History

United States
- Name: USS Curlew
- Builder: Staten Island Shipbuilding Company, New York
- Laid down: 1 April 1918
- Launched: 29 August 1918
- Commissioned: 7 January 1919, as Minesweeper No.8
- Decommissioned: 28 February 1926
- Reclassified: AM-8, 17 July 1920
- Fate: Grounded on the rocks at Point Mosquito, Panama, 15 December 1925

General characteristics
- Class & type: Lapwing-class minesweeper
- Displacement: 950 long tons (970 t)
- Length: 187 ft 10 in (57.25 m)
- Beam: 35 ft 6 in (10.82 m)
- Draft: 9 ft 10 in (3.00 m)
- Speed: 14 kn (16 mph; 26 km/h)
- Complement: 72
- Armament: 2 × 3 in (76 mm) guns

= USS Curlew (AM-8) =

Minesweeper of the United States Navy

USS Curlew (AM-8) was a acquired by the United States Navy for the dangerous task of removing mines, from minefields laid in the water to prevent ships from passing.

Curlew was launched on 29 August 1918 by Staten Island Shipbuilding Company, New York; sponsored by Mrs. G. C. Rhodes; and commissioned on 7 January 1919, Lieutenant John McCloy, a two time Medal of Honor recipient, in command.

==History==
===North Atlantic operations===
Clearing Boston, Massachusetts on 5 April 1919, Curlew arrived at Inverness, Scotland on 20 April and was fitted out for experimental minesweeping out of Kirkwall, the Orkney Islands base for operations in the North Sea minefields.
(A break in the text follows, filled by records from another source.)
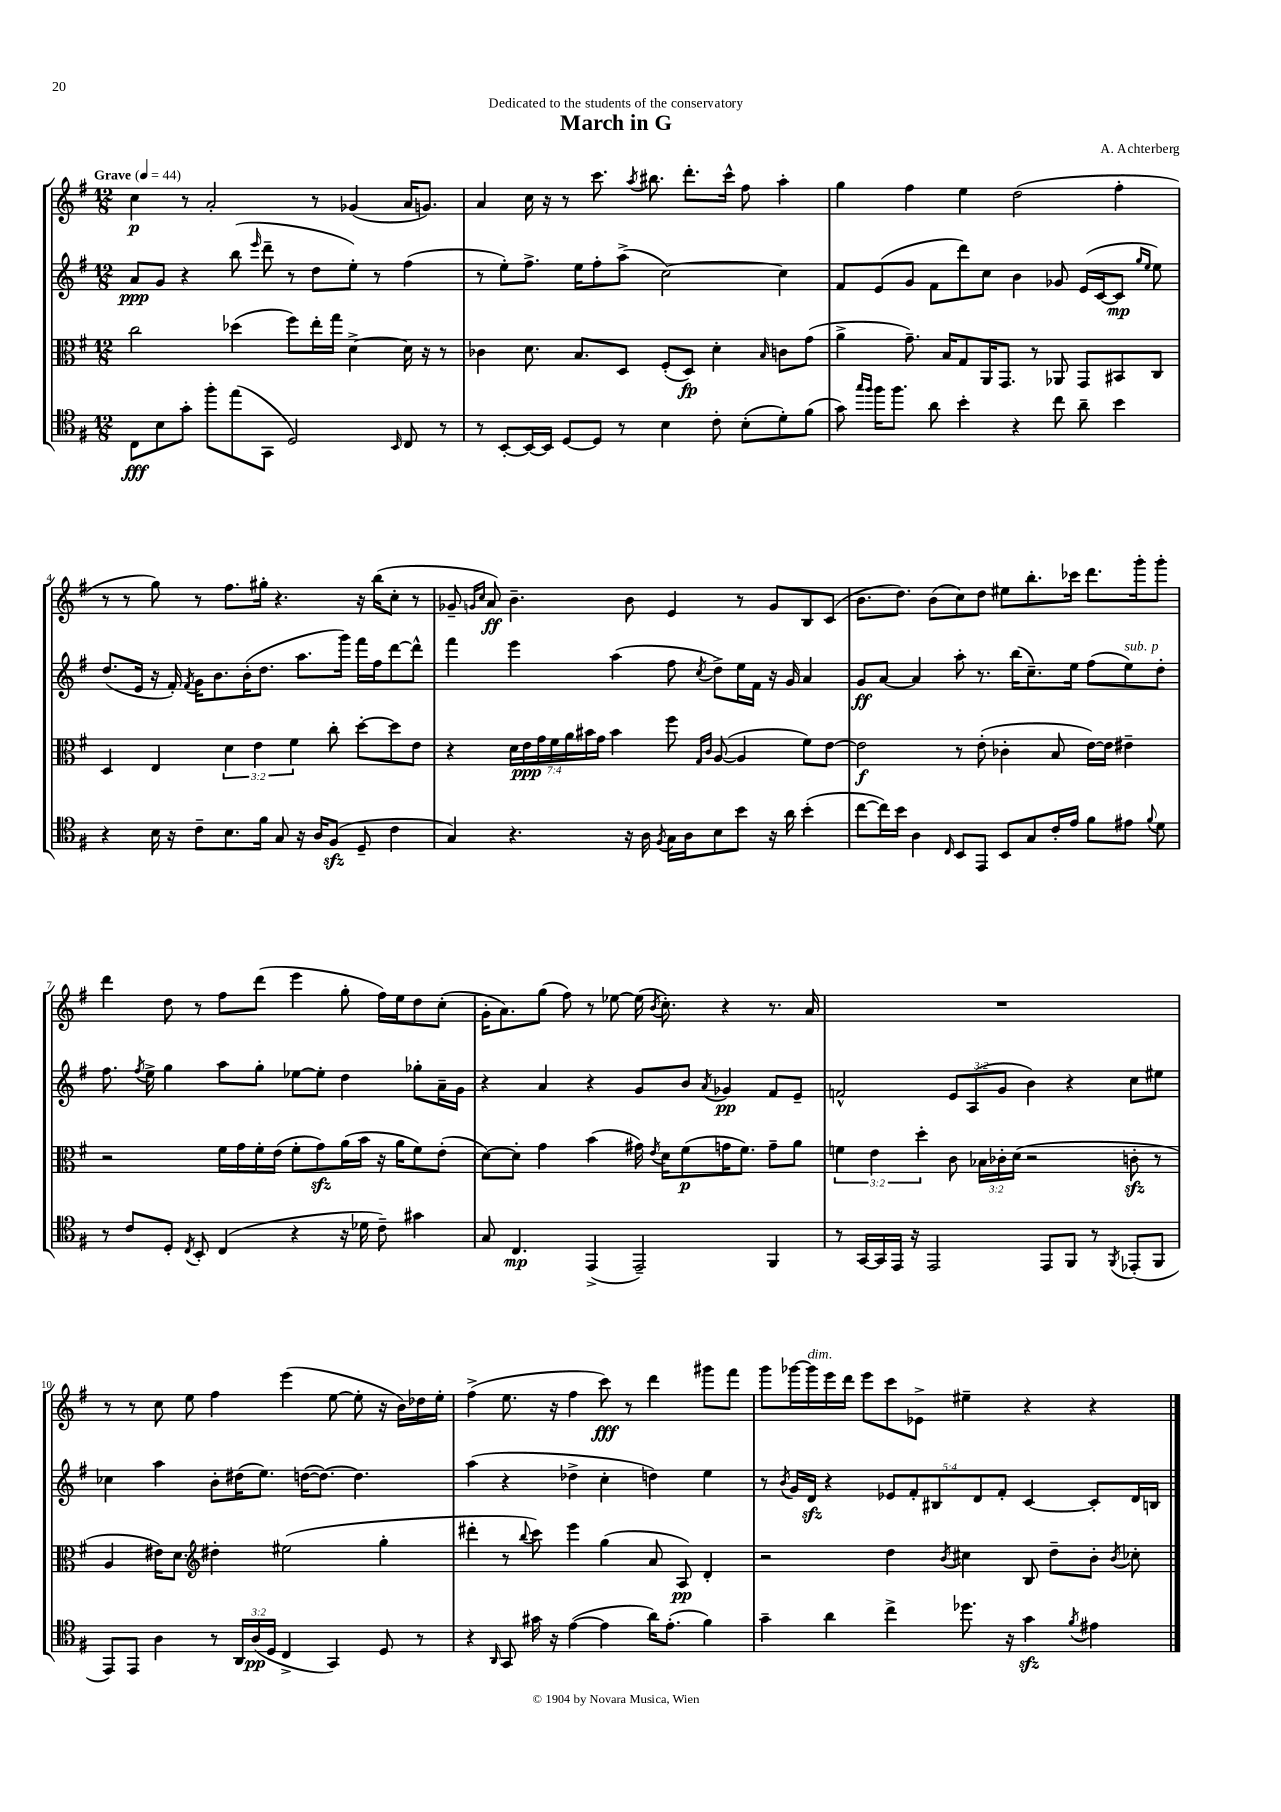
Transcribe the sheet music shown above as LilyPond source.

\header { title = "March in G" composer = "A. Achterberg" dedication = "Dedicated to the students of the conservatory" }
<<
\new StaffGroup <<
\new Staff = "s0" {
    \clef treble \key g \major \numericTimeSignature \time 12/8 \tempo "Grave" 4 = 44
    \autoBeamOff c''4\p r8 a'2-. r8 ges'4( a'16[ g'8.]) |
    a'4 c''16 r16 r8 c'''8. \acciaccatura { a''8 } bis''8. d'''8.[-. c'''16]-^ fis''8 a''4-. |
    g''4 fis''4 e''4 d''2( fis''4-. |
    r8 r8 g''8) r8 fis''8.[ gis''16]-. r4. r16 b''16[( c''8]-. r8 |
    ges'8-- \grace { g'16[ c''16] } a'8\ff) b'4.-- b'8 e'4 r8 g'8[ b8 c'8]( |
    b'8.[ d''8.]) b'8[( c''8) d''8] eis''8[ b''8.-. ces'''16] d'''8.[ g'''16-. g'''8]-. |
    d'''4 d''8 r8 fis''8[ d'''8]( e'''4 g''8-. fis''16[) e''16 d''8 c''8]-.( |
    g'16[-. a'8.) g''8]( fis''8) r8 ees''8~ ees''16( \acciaccatura { b'8 } c''8.-.) r4 r8. a'16 |
    R1. |
    r8 r8 c''8 e''8 fis''4 e'''4( e''8~ e''8-. r16 b'16[) des''16 e''16]-. |
    fis''4->( e''8. r16 fis''4 c'''8\fff) r8 d'''4 gis'''8[ fis'''8] |
    g'''8[ ges'''16~ ges'''16^\markup { \italic "dim." } e'''16 d'''16] e'''8[ c'''8 ees'8]-> eis''4-- r4 r4 \bar "|." |
}
\new Staff = "s1" {
    \clef treble \key g \major \numericTimeSignature \time 12/8 \override Staff.TupletNumber.text = #tuplet-number::calc-fraction-text
    \autoBeamOff a'8[\ppp g'8] r4 b''8( \grace { e'''16 } d'''8-- r8 d''8[ e''8]-.) r8 fis''4( |
    r8 e''8[-.) fis''8.]-> e''16[ fis''8-. a''8]->( c''2~) c''4 |
    fis'8[ e'8( g'8] fis'8[ d'''8) c''8] b'4 ges'8 e'16[( c'16~ c'8]\mp \grace { g''16[ e''16] } e''8) |
    d''8.[( e'16] r16 fis'16-.) \acciaccatura { fis'8 } g'16[ b'8. b'16-.( d''8.] a''8.[ g'''16]) fis'''16[ fis''16 d'''8~ d'''8]-^ |
    fis'''4 e'''4 a''4( fis''8 \acciaccatura { c''8 } d''8[->) e''16 fis'16] r16 g'16 a'4 |
    g'8[\ff a'8]~ a'4 a''8-. r8. b''16[( c''8.--) e''16] fis''8[( e''8^\markup { \italic "sub. p" }) d''8]-. |
    fis''8. \acciaccatura { fis''8 } e''16-> g''4 a''8[ g''8]-. ees''8[~ ees''8]-. d''4 ges''8[-. a'16-- g'16] |
    r4 a'4 r4 g'8[ b'8] \acciaccatura { a'8 } ges'4\pp fis'8[ e'8]-- |
    f'2-^ \tuplet 3/2 { e'8[ a8( g'8] } b'4) r4 c''8[ eis''8] |
    ces''4 a''4 b'8[-. dis''16( e''8.]) d''16[~( d''8.]~) d''4. |
    a''4( r4 des''4-> c''4-. d''4) e''4 |
    r8 \acciaccatura { b'8 } g'16[ d'16]\sfz r4 \tuplet 5/4 { ees'8[ fis'8-. bis8 d'8 fis'8]-. } c'4~ c'8[-. d'16 b16] \bar "|." |
}
\new Staff = "s2" {
    \clef alto \key g \major \numericTimeSignature \time 12/8 \override Staff.TupletNumber.text = #tuplet-number::calc-fraction-text
    \autoBeamOff c''2 des''4( fis''8[) e''16-. g''16] d'4~-> d'16 r16 r8 |
    ces'4 d'8. b8.[ d8] fis8[-.( d8]\fp) d'4-. \grace { b16 } c'8[ g'8]( |
    a'4-> g'8.--) b16[ g8 a,16 g,8.] r8 aes,8 g,8[ bis,8 c8] |
    d4 e4 \tuplet 3/2 { d'4 e'4 fis'4 } c''8-. d''8[~-. d''8 e'8] |
    r4 \tuplet 7/4 { d'16[ e'16\ppp g'16 fis'16 a'16 bis'16 g'16] } bis'4 fis''8 \grace { g16[ c'16] } a8~( a4 fis'8[) e'8]~ |
    e'2\f r8 e'8-.( ces'4-. b8 e'16[~) e'16] eis'4-- |
    r2 fis'16[ g'16 fis'16-. e'16]( fis'8[-. g'8\sfz) a'16( b'16] r16 a'16[ fis'8) e'8]-.( |
    d'8[~) d'8]-. g'4 b'4( gis'16) \acciaccatura { e'8 } d'16[ fis'8\p( g'16 fis'8.]) g'8[-- a'8] |
    \tuplet 3/2 { f'4 e'4 d''4-. } c'8 \tuplet 3/2 { bes16[ ces'16-. d'16]( } r2 c'8-.\sfz r8 |
    a4 eis'16[) d'8.] \clef treble dis''4-. eis''2( g''4-. |
    dis'''4-. r8 \appoggiatura { b''8 } c'''8) e'''4 g''4( a'8 a8\pp) d'4-. |
    r2 d''4 \acciaccatura { b'8 } cis''4 b8 d''8[-- b'8]-. \acciaccatura { b'8 } ces''8-. \bar "|." |
}
\new Staff = "s3" {
    \clef tenor \key g \major \numericTimeSignature \time 12/8 \override Staff.TupletNumber.text = #tuplet-number::calc-fraction-text
    \autoBeamOff c8[\fff b8 g'8]-. fis''8[-. e''8( g,8] d2) \grace { b,16 } c8 r8 |
    r8 b,8[~-. b,16~ b,16] d8[~ d8] r8 b4 c'8-. b8[-.( d'8-.) fis'8]( |
    g'8) \grace { g''16[ fis''16] } fis''16[ fis''8.] a'8 b'4-. r4 c''8 a'8-- b'4 |
    r4 b16 r16 c'8[-- b8. fis'16] g8 r16 a16[ fis8]\sfz( d8-- c'4 |
    g4) r4. r16 a16 \acciaccatura { fis8 } g16[ a16 b8 b'8] r16 a'16 b'4-.( |
    c''8[~ c''16) b'16] a4 \grace { c16 } b,8[ e,8] b,8[ g8 c'16-. e'16] fis'8[ eis'8] \appoggiatura { fis'8 } d'8 |
    r8 c'8[ d8]-. \acciaccatura { c8 } b,8-. c4( r4 r16 des'16 c'8--) gis'4 |
    g8 c4.\mp e,4->( e,2--) fis,4 |
    r8 g,16[~ g,16 e,16] r16 e,2 e,8[ fis,8] r8 \acciaccatura { fis,8 } ees,8[-.( fis,8] |
    e,8[) e,8] a4 r8 \tuplet 3/2 { a,16[ a16\pp( d16] } c4-> g,4) d8 r8 |
    r4 \grace { a,16 } g,8 gis'16 r16 e'4~( e'4 a'16[) e'8.]-.( fis'4) |
    g'4-- a'4 c''4-> des''8. r16 g'4\sfz \acciaccatura { fis'8 } eis'4 \bar "|." |
}
>>
>>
She sailed for home on 2 October, calling at Chatham, England; Brest, France; Lisbon, Portugal; the Azores; and Bermuda, and reaching New York on 19 November. Arriving at Portsmouth Naval Shipyard on 26 November, she was placed in ordinary on 16 November 1920 without a crew.

===East Coast operations===
In commission from 29 December 1920 – 7 February 1921, Curlew served with the Atlantic Fleet, then returned to reserve at Portsmouth. Recommissioned on 29 October, she cruised to Guantánamo Bay, Cuba, in the first four months of 1922 to give support to the ships training there, then sailed north to New London to serve as submarine tender until September. From September 1922 – February 1923, she operated with submarines in Chesapeake Bay and off the Virginia coast.

Reassigned to the 15th Naval District, Curlew reported at Coco Solo, Panama Canal Zone on 6 August. Besides acting as a tender for seaplanes, she carried out rescue and salvage operations from Coco Solo.

===Fate===
On 15 December 1925, Curlew was grounded on the rocks at Point Mosquitos, Panama. Determined efforts were made to save her, but the fact is that the heavy surf broke her to pieces. Curlew was decommissioned on 28 February 1926, after all salvageable material was removed.